Large Language Models (LLMs) have been widely used to automate programming tasks. Their capabilities have been evaluated by assessing the quality of generated code through tests or proofs. The extent to which they can reason about code is a critical question revealing important insights about their true capabilities. This paper introduces CodeMind, a framework designed to gauge the code reasoning abilities of LLMs through the following explicit and implicit code reasoning tasks: Independent Execution Reasoning (IER), Specification Reasoning (SR) and Dynamic Semantics Reasoning (DSR). The first evaluates the abilities of LLMs to simulate the execution of given inputs to a code and predict the output (IER). The second assesses the abilities of LLMs to incorporate the simulation of test data in the specification into code generation (SR). Finally, CodeMind evaluates LLMs' abilities to understand overall code semantics only given a specific input/output (DSR). Our extensive evaluation of ten LLMs across four widely used benchmarks using CodeMind shows that LLMs, depending on their size and training strategy, can reason about some dynamic aspects of code. However, their performance drops for code with higher complexity, non-trivial logical and arithmetic operators, non-primitive types, and API calls. We show that these reasoning tasks evaluate LLMs differently, and a comprehensive evaluation of code reasoning requires them all. Finally, we show that the performance of LLMs in bug repair is not correlated with any of the code reasoning tasks, and except for advanced frontier models, other LLMs do not incorporate code reasoning when performing bug repair.

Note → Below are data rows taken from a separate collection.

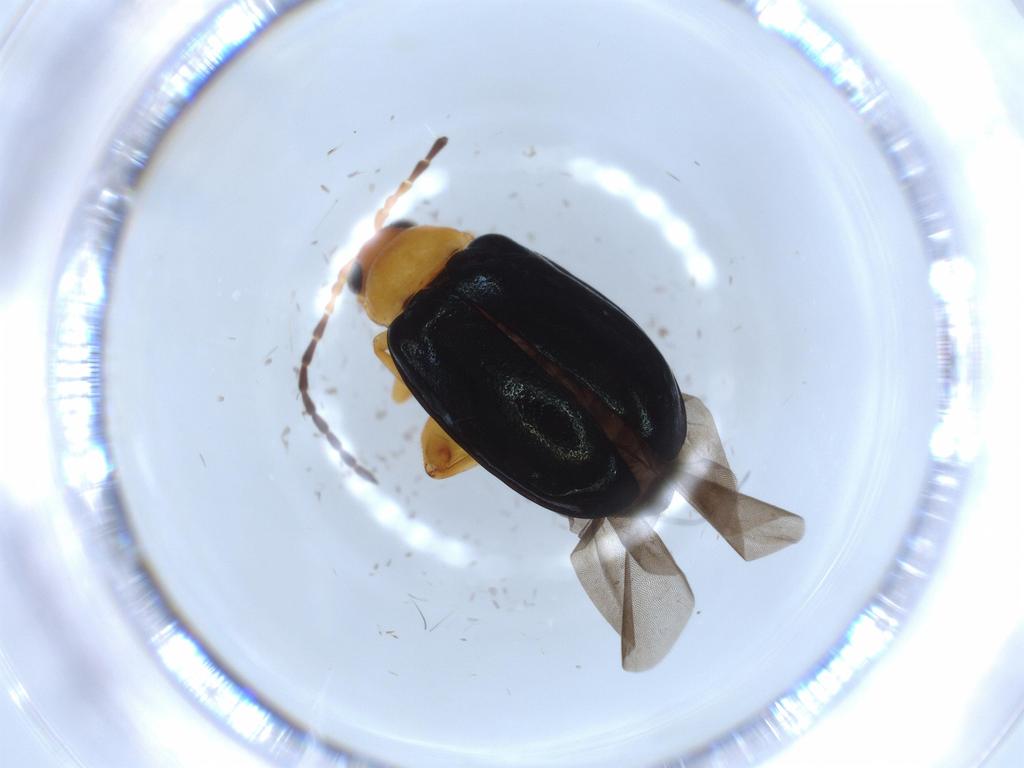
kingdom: Animalia
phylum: Arthropoda
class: Insecta
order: Coleoptera
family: Chrysomelidae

翻译：大型语言模型（LLMs）已被广泛应用于编程任务的自动化。其能力通常通过测试或证明来评估生成代码的质量。而模型能在多大程度上对代码进行推理，是揭示其真实能力的关键问题。本文介绍了CodeMind，一个旨在通过以下显式和隐式代码推理任务来衡量LLMs代码推理能力的框架：独立执行推理（IER）、规格推理（SR）和动态语义推理（DSR）。第一项任务评估LLMs模拟给定输入执行代码并预测输出的能力（IER）；第二项评估LLMs将规格中的测试数据模拟整合到代码生成中的能力（SR）；最后，CodeMind评估LLMs在仅给定特定输入/输出的情况下理解整体代码语义的能力（DSR）。我们使用CodeMind对十个LLMs在四个广泛使用的基准上进行的广泛评估表明，LLMs（取决于其规模和训练策略）能够对代码的某些动态方面进行推理。然而，在处理复杂度更高、包含非平凡逻辑和算术运算符、非原始类型以及API调用的代码时，其性能会有所下降。我们还发现，这些推理任务对LLMs的评估方式各不相同，因此对代码推理的全面评估需要涵盖所有任务。最后，我们指出，LLMs在错误修复中的表现与任何代码推理任务均无相关性，且除先进的前沿模型外，其他LLMs在执行错误修复时并未融入代码推理能力。